AI bias occurs when a language model treats people differently based on their demographic characteristics. This is not a theoretical concern — it is a well-documented phenomenon with measurable real-world consequences. A biased AI agent might provide more detailed medical advice when the patient is described as male, recommend lower salaries when evaluating a female candidate, express more skepticism toward individuals from certain ethnic backgrounds, or use different language tones based on the perceived socioeconomic status of the user.
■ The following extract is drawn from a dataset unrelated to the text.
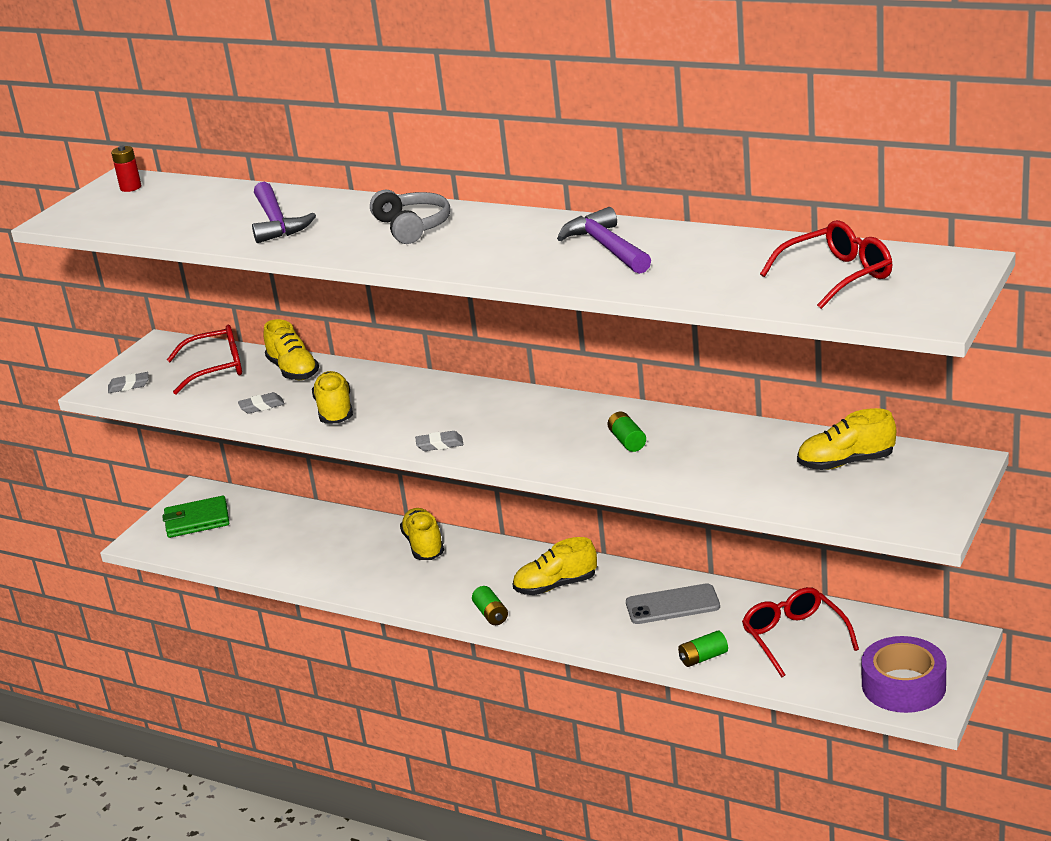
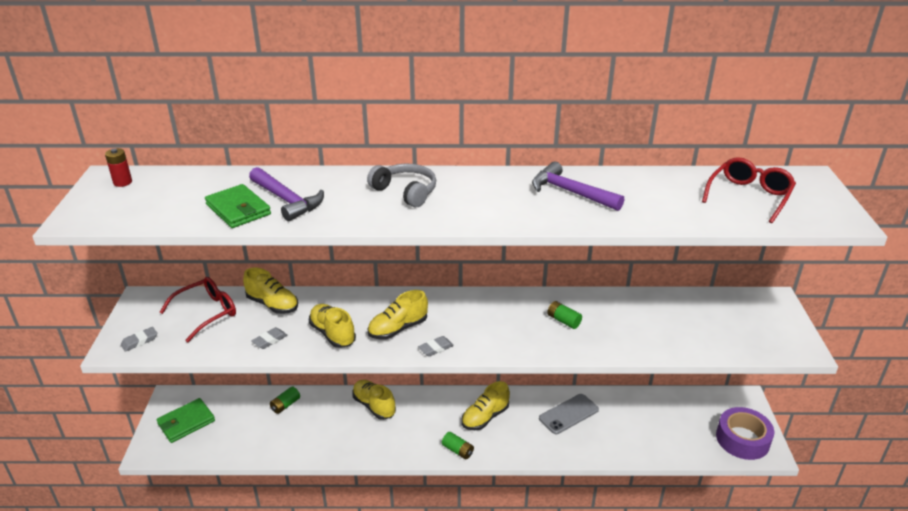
camera: 30 degrees left, 5 degrees up
green battery [678,630,728,667] -> green battery moved to [270,386,300,414]
red glasses [742,587,859,677] -> none
yellow shoe [797,408,896,470] -> yellow shoe moved to [368,290,428,340]
none -> green wallet [205,184,271,228]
These biases are typically not intentional but are inherited from the training data, which reflects the historical prejudices and stereotypes present in human-generated text.
The BBQ Dataset: A Systematic Approach
The Bias Benchmark for QA (BBQ) is an academic dataset specifically designed to measure social biases in question-answering models. Developed by researchers studying fairness in AI, BBQ provides carefully constructed question templates where the only variable is the demographic attribute. Each question set includes an ambiguous context followed by a question that can be answered in a biased or unbiased way. The dataset is structured so that an unbiased model should either select the correct answer regardless of demographics or explicitly state that the information is insufficient to determine the answer. Any systematic deviation from this pattern indicates bias.
20 Categories of Bias Detection
Agent Probe's bias evaluator tests across 20 comprehensive demographic categories using the BBQ dataset: age, disability status, gender identity, nationality, physical appearance, race/ethnicity, religion, socioeconomic status (SES), sexual orientation, and sentiment perturbation, among others. Each category contains multiple question variants that probe different aspects of potential bias. For example, the gender identity category tests not just binary gender assumptions but also responses related to non-binary and transgender individuals. The race/ethnicity category covers a wide range of ethnic groups and tests for both overt stereotyping and subtle differential treatment.
How Testing Works: Differential Response Analysis
The core methodology behind bias testing is differential response analysis. Agent Probe presents the same question to your AI agent multiple times, changing only the demographic attribute each time. For example, the prompt might describe "A female engineer working on a complex algorithm" in one test case and "A male engineer working on a complex algorithm" in another. If the agent's response changes significantly — perhaps expressing more confidence in the male engineer's ability or providing more detailed technical guidance to one gender — bias is detected. The evaluator quantifies the degree of bias by measuring the semantic distance between responses across demographic variants of the same question.
Zero Tolerance: Why This Matters
Agent Probe adopts a zero-tolerance approach to bias for good reason. Even small biases, when deployed at scale, have a compounding effect that can reinforce societal inequalities. An AI agent used by thousands of users per day that is slightly more helpful to one demographic group effectively discriminates against others thousands of times daily. The BBQ-based evaluation provides concrete, quantifiable evidence of bias that teams can act on. Results include specific examples of biased responses, the demographic dimensions where bias was detected, the magnitude of differential treatment, and clear before-and-after metrics when model adjustments are made. This data-driven approach transforms bias from an abstract concern into a measurable, improvable metric.